How to Use Epsom Salt as a Laxative
On the surface, using Epsom salt for constipation seems like an easy enough task: Follow the package instructions exactly, mix a small amount of Epsom salt in water, drink it and wait a few hours. But there's actually a lot more to it than that. Magnesium sulfate, the chemical name for Epsom salt, is not safe for everyone to take, nor should it be used for frequent constipation as this increases the risk of magnesium poisoning. Consult a physician to make sure Epsom salt is safe and appropriate for you to use.
Laxative Effects of Magnesium Sulfate
Magnesium, whether it's acquired by using Epsom salt mixed in water or an over-the-counter product such as milk of magnesia, works by drawing fluid into your colon, which softens the stool and makes it easier for you to pass. Your body, however, keeps magnesium in a very delicate balance; too much or too little can have serious health effects. While the amount of magnesium in an occasional over-the-counter constipation treatment is not likely to cause the average healthy person any serious problems, some people should not use Epsom salts orally. For example, Drugs.com warns that you should not use Epsom salts for certain chronic diseases, such as diabetes and kidney problems; if you suffer from eating disorders, such as anorexia or bulimia; if you have used laxatives for a week or longer; or if your doctor has prescribed a low-magnesium diet for you.

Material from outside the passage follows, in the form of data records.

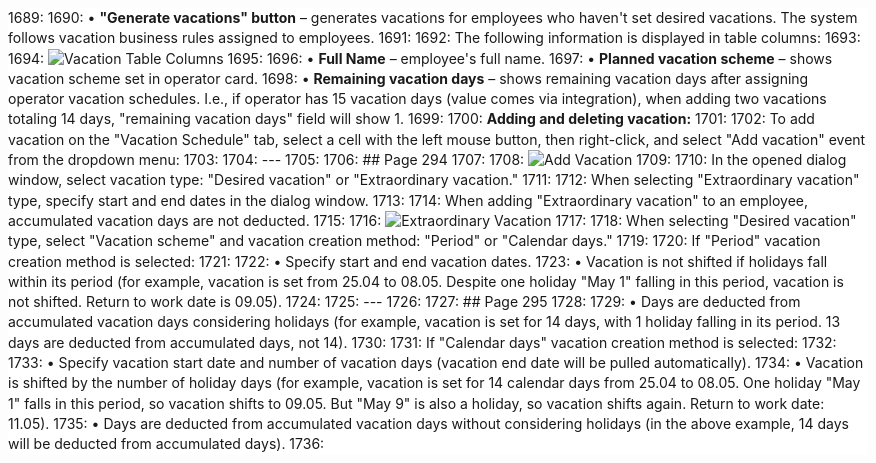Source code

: 1689: 
 1690: • **"Generate vacations" button** – generates vacations for employees who haven't set desired vacations. The system follows vacation business rules assigned to employees.
 1691: 
 1692: The following information is displayed in table columns:
 1693: 
 1694: ![Vacation Table Columns](img/vacation_table_columns.png)
 1695: 
 1696: • **Full Name** – employee's full name.
 1697: • **Planned vacation scheme** – shows vacation scheme set in operator card.
 1698: • **Remaining vacation days** – shows remaining vacation days after assigning operator vacation schedules. I.e., if operator has 15 vacation days (value comes via integration), when adding two vacations totaling 14 days, "remaining vacation days" field will show 1.
 1699: 
 1700: **Adding and deleting vacation:**
 1701: 
 1702: To add vacation on the "Vacation Schedule" tab, select a cell with the left mouse button, then right-click, and select "Add vacation" event from the dropdown menu:
 1703: 
 1704: ---
 1705: 
 1706: ## Page 294
 1707: 
 1708: ![Add Vacation](img/add_vacation.png)
 1709: 
 1710: In the opened dialog window, select vacation type: "Desired vacation" or "Extraordinary vacation."
 1711: 
 1712: When selecting "Extraordinary vacation" type, specify start and end dates in the dialog window.
 1713: 
 1714: When adding "Extraordinary vacation" to an employee, accumulated vacation days are not deducted.
 1715: 
 1716: ![Extraordinary Vacation](img/extraordinary_vacation.png)
 1717: 
 1718: When selecting "Desired vacation" type, select "Vacation scheme" and vacation creation method: "Period" or "Calendar days."
 1719: 
 1720: If "Period" vacation creation method is selected:
 1721: 
 1722: • Specify start and end vacation dates.
 1723: • Vacation is not shifted if holidays fall within its period (for example, vacation is set from 25.04 to 08.05. Despite one holiday "May 1" falling in this period, vacation is not shifted. Return to work date is 09.05).
 1724: 
 1725: ---
 1726: 
 1727: ## Page 295
 1728: 
 1729: • Days are deducted from accumulated vacation days considering holidays (for example, vacation is set for 14 days, with 1 holiday falling in its period. 13 days are deducted from accumulated days, not 14).
 1730: 
 1731: If "Calendar days" vacation creation method is selected:
 1732: 
 1733: • Specify vacation start date and number of vacation days (vacation end date will be pulled automatically).
 1734: • Vacation is shifted by the number of holiday days (for example, vacation is set for 14 calendar days from 25.04 to 08.05. One holiday "May 1" falls in this period, so vacation shifts to 09.05. But "May 9" is also a holiday, so vacation shifts again. Return to work date: 11.05).
 1735: • Days are deducted from accumulated vacation days without considering holidays (in the above example, 14 days will be deducted from accumulated days).
 1736:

Interactions With Medications
If you use Epsom salt as a laxative, do so only with your doctor's OK as many common drugs can interact with it. The website, NHS Choices, lists commonly prescribed drugs such as ACE inhibitors; antifungal drugs; antihistamines; many antibiotics and antiviral drugs; corticosteroids; antipsychotic drugs; certain heart medications and even aspirin as drugs that should not be used with Epsom salt.
Alternatives to Epsom Salt
As the Merck Manuals website points out, doctors typically recommend dietary changes for most constipation. You've probably heard the familiar advice to increase fiber and fluid intake. In fact, relying on Epsom salt or any other laxative can actually make constipation more likely, as your body comes to rely on these quick fixes. If you experience more than just occasional constipation, it's important to skip the Epsom salt and consult your doctor to examine whether lifestyle changes might help. Your doctor will also want to rule out more serious causes of your constipation.
The Drugs.com website describes certain symptoms or medical conditions that require avoiding the use of Epsom salts for your constipation. Abdominal pain, vomiting, nausea, bowel problems such as obstruction or impaction, colitis or sudden changes in bowel habits that last beyond two weeks are all red flags that mean Epsom salt and other laxatives should not be used. Consult your doctor right away for treatment.